SOURCE MATERIAL ::
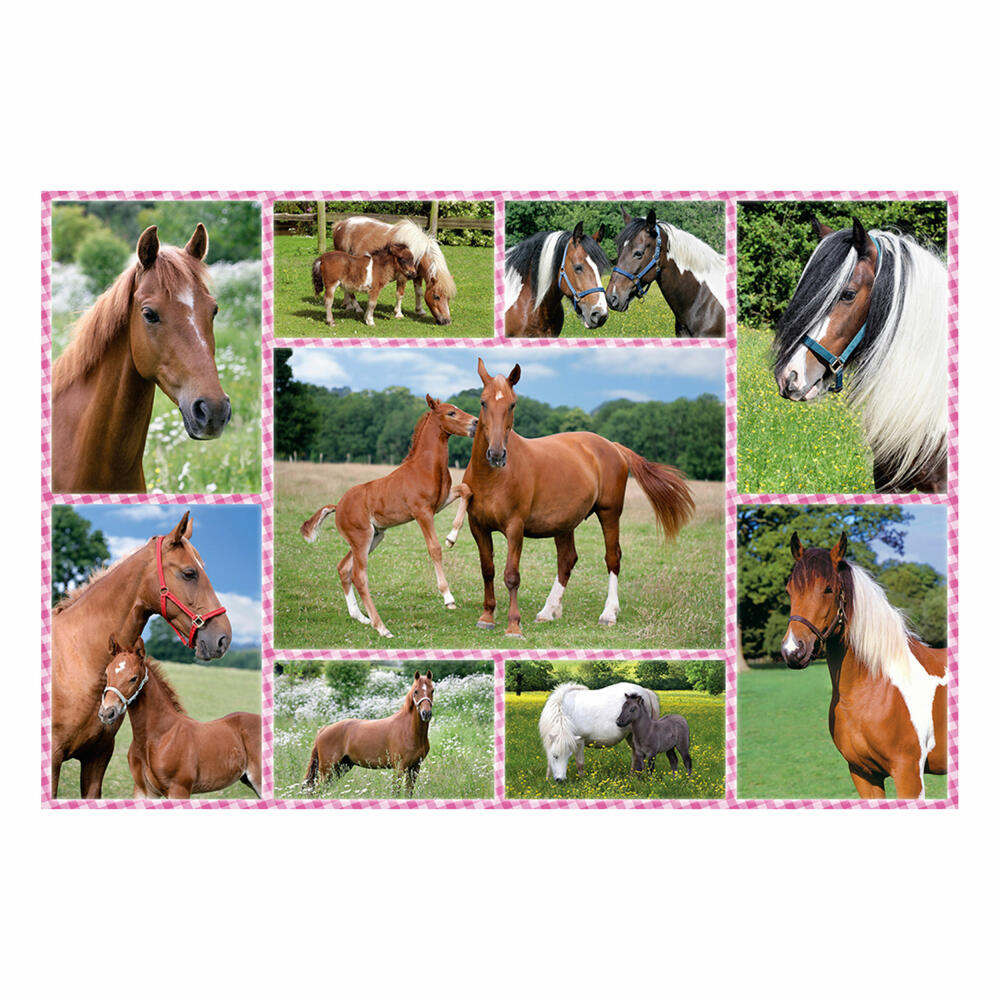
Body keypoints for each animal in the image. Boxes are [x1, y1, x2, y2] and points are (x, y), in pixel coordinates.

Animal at [98, 637, 261, 799]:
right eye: (106, 674)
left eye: (133, 678)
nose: (107, 713)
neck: (158, 737)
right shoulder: (143, 790)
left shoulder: (179, 788)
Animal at [300, 395, 477, 639]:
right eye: (451, 413)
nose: (476, 423)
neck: (424, 467)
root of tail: (338, 506)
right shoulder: (422, 512)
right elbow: (434, 549)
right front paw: (448, 597)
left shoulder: (441, 502)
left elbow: (466, 491)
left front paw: (452, 537)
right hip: (362, 538)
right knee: (359, 576)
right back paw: (382, 627)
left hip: (374, 537)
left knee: (344, 568)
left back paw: (360, 617)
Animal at [304, 671, 434, 796]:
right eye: (416, 691)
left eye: (432, 690)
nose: (426, 713)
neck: (408, 731)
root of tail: (324, 729)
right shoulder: (399, 768)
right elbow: (395, 793)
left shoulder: (415, 767)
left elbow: (408, 793)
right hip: (327, 770)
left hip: (341, 768)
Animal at [461, 358, 694, 637]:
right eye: (483, 402)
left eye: (512, 404)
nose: (496, 454)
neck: (493, 478)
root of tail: (613, 446)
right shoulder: (478, 527)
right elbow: (487, 570)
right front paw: (487, 616)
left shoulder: (515, 528)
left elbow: (511, 575)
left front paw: (513, 625)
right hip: (563, 524)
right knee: (567, 560)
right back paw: (548, 611)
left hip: (609, 513)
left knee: (612, 557)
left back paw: (608, 613)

PROBLEM REQUIREMENTS ::
Your answer should be the lines from the one containing "left front paw: (513, 625)" through the last line of the records, repeated exactly and with nothing added.

TASK ANSWER ::
left front paw: (513, 625)
right hip: (563, 524)
right knee: (567, 560)
right back paw: (548, 611)
left hip: (609, 513)
left knee: (612, 557)
left back paw: (608, 613)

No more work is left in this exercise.